At first the dim light yielded only an impression of great columns and a polished floor, with some brighter space beyond. Nona followed Clera’s back, blinking to help her eyes adjust. They were in a grand foyer that itself was bigger than all but the richest houses in Verity. Sister Wheel led them along the wall to the left towards a small door at the side of the foyer, as if allowing novices to venture any further in would sully so holy a place. From the view of the interior, glimpsed between sleek columns of black marble, Nona understood the space to be both singular and vast, lit by scores of long and narrow windows radiating from the dome’s apex, with a statue gleaming at the centre, tiny in such a space but far bigger than a man.

The pull that Nona had felt that first night in the nuns’ cells was here too. Not so strong as it had been when she stood just yards from the black door that entered the rear of the dome … but there even so.
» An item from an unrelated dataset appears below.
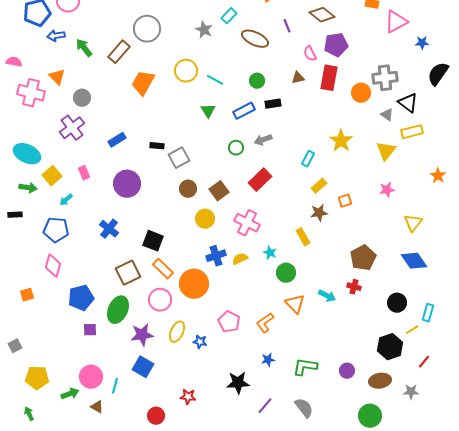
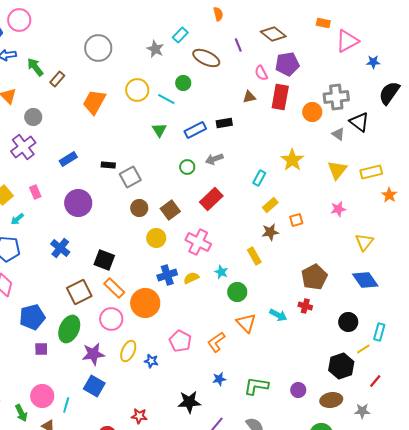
brown rectangle: (119, 52) -> (57, 79), moved, size x0.7
green circle: (257, 81) -> (183, 83), moved
yellow rectangle: (412, 132) -> (371, 172), moved
green arrow: (70, 394) -> (21, 413), turned 84

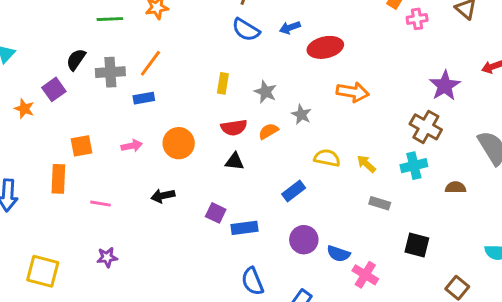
The huge and echoing space, the sunlight shafting in through many windows, the golden statue, they were grand things, impressive, perhaps even holy, but they were not the source. Something filled that dome, almost to bursting, but its centre lay deeper …

‘Nona!’ Clera at the open side door, beckoning. ‘Stop dawdling!’

Nona hurried on into a small classroom dimly lit by three of the high porthole windows that formed a ring perforating the wall of the great dome.

‘Late to class but never late to dinner!’ Sister Wheel’s fingernails-on-slate voice reached a surprising volume as she pointed Nona and Clera out in the doorway.

This seemed a harsh judgement to Nona, who had attended just one convent dinner so far.